** The records **
--

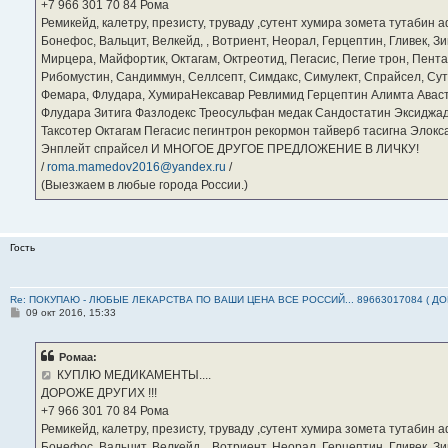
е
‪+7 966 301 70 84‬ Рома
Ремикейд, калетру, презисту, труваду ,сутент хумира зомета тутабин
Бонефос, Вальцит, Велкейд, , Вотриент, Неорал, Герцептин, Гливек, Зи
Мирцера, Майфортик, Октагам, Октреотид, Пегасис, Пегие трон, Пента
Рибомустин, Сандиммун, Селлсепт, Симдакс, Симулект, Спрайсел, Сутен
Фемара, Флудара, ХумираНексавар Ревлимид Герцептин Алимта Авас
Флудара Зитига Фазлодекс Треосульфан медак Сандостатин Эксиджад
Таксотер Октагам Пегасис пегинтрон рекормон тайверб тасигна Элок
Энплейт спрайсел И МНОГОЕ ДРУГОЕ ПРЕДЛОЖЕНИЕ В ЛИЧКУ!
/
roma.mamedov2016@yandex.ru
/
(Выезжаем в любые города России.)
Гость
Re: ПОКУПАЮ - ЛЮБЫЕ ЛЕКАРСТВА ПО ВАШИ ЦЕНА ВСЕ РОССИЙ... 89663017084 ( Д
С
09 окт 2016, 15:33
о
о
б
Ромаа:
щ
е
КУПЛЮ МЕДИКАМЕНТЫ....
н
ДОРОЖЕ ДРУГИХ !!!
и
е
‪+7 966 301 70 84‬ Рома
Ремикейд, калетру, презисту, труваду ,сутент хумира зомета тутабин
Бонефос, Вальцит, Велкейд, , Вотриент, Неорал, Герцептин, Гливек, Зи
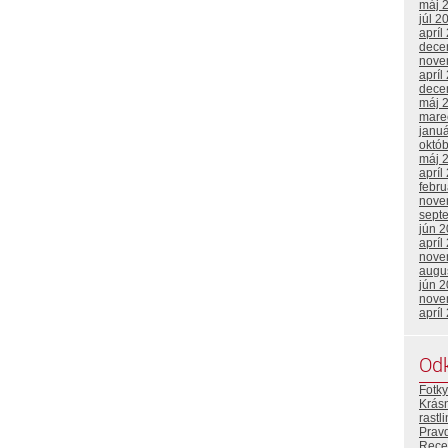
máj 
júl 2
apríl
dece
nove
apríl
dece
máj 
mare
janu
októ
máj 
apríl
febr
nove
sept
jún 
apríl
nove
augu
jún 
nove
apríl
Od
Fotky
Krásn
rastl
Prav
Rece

--

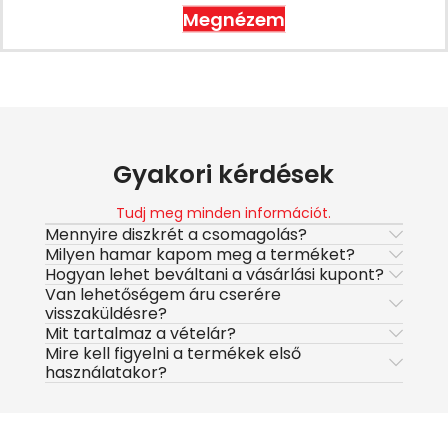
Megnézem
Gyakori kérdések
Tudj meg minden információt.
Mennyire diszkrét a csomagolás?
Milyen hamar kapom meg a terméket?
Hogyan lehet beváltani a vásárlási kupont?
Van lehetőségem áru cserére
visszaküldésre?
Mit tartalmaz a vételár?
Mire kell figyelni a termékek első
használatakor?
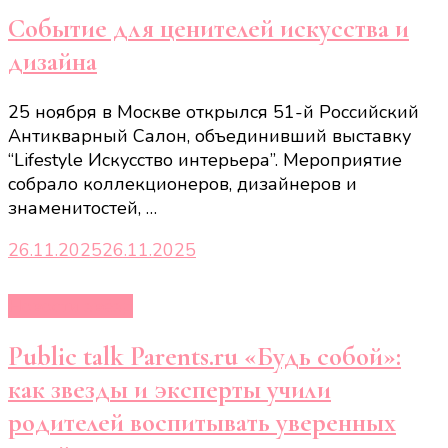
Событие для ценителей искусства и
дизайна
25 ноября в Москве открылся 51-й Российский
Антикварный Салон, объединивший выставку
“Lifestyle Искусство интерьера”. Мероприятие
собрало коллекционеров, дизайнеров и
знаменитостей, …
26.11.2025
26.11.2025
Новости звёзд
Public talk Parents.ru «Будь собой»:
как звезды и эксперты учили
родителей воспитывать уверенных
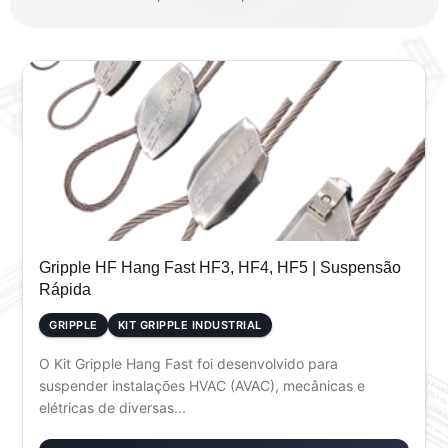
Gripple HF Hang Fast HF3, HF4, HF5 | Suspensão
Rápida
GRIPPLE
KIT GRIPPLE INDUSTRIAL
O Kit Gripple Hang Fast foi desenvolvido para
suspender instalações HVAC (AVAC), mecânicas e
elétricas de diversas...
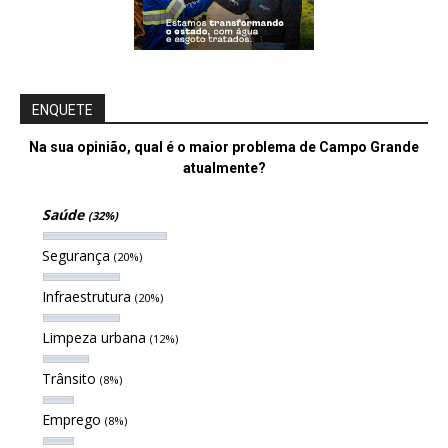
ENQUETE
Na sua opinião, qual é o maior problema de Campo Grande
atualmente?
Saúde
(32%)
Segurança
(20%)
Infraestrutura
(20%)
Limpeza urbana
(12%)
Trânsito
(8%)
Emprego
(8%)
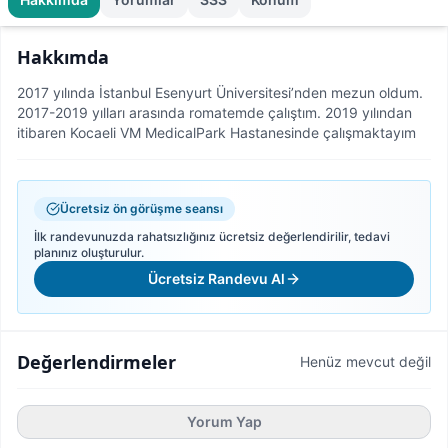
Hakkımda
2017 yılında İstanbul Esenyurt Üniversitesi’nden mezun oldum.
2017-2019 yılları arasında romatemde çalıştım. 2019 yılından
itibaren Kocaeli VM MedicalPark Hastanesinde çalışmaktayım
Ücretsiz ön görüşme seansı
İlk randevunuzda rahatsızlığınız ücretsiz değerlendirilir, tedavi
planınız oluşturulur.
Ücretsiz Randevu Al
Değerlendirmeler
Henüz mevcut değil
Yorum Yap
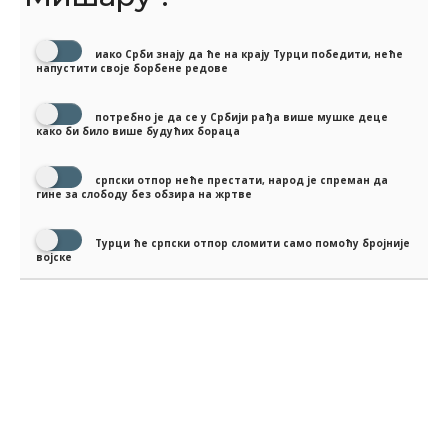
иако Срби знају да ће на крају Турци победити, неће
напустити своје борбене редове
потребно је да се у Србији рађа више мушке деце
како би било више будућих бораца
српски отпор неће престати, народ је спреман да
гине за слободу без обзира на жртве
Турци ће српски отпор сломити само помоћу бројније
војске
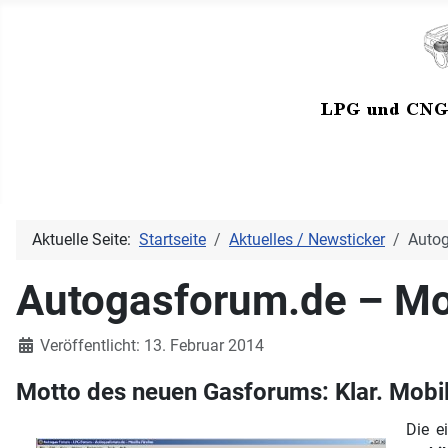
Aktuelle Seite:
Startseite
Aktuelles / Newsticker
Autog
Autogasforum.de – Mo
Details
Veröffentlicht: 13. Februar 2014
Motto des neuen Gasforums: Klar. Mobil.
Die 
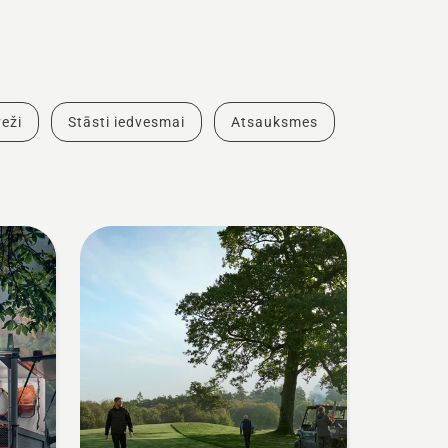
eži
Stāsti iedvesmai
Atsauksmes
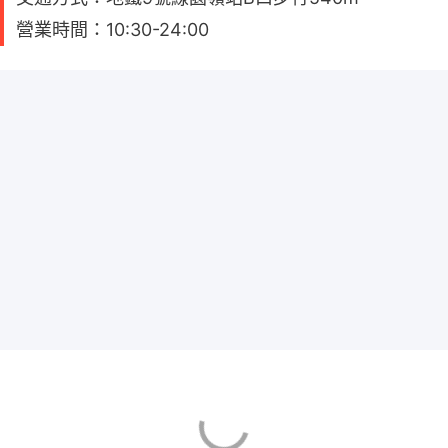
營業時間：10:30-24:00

--

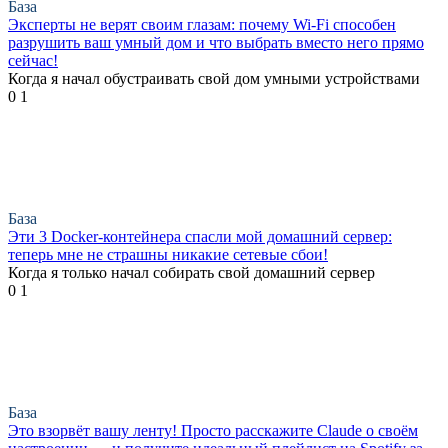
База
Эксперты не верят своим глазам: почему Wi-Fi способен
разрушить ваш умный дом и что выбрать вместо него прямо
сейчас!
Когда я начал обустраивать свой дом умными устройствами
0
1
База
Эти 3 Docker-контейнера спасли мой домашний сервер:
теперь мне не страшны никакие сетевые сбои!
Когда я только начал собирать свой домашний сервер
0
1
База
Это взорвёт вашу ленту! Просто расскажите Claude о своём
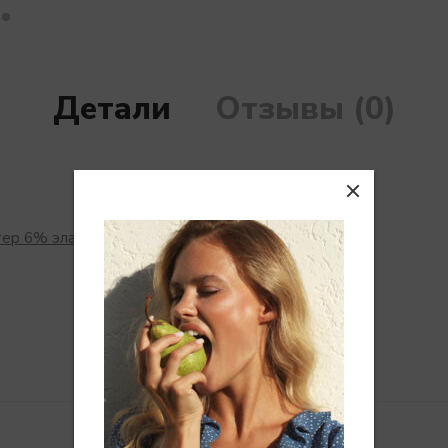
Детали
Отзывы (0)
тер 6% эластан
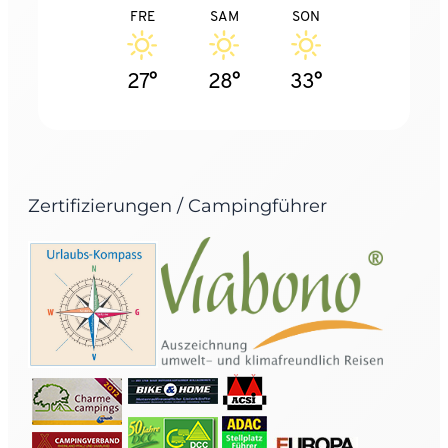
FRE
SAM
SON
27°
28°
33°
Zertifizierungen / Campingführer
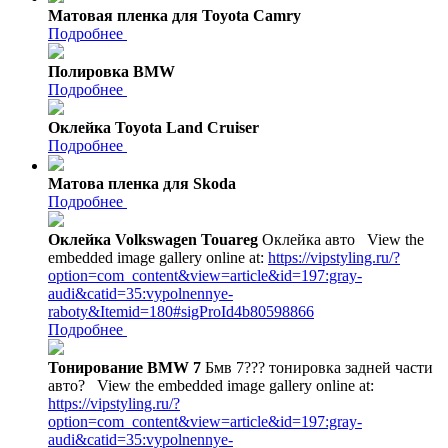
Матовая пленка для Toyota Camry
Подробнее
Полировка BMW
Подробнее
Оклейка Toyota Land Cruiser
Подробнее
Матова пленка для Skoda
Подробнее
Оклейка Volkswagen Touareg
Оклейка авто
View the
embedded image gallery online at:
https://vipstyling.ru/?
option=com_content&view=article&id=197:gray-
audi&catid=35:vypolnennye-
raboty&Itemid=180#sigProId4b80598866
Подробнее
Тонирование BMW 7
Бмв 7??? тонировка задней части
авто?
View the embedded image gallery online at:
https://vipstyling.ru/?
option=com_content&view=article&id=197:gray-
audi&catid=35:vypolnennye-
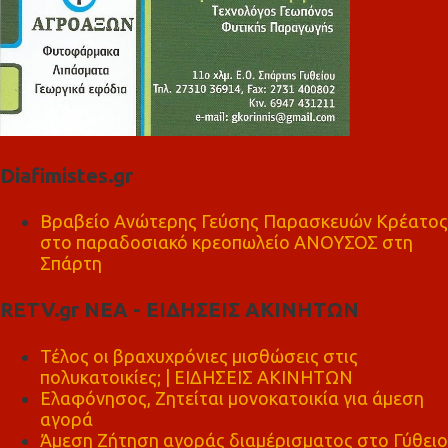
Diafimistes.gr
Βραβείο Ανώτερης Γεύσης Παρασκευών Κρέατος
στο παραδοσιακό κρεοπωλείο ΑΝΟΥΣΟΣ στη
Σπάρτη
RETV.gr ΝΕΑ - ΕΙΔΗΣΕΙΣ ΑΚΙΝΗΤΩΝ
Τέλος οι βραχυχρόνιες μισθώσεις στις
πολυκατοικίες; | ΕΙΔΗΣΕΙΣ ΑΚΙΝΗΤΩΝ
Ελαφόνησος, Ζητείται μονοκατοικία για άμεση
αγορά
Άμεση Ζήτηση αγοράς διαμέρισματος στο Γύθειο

--

** Exercise prompt **
For the string "Toyota", go line by line through the material and copy every line that has it.

** Solution for this task **
Матовая пленка для Toyota Camry
Оклейка Toyota Land Cruiser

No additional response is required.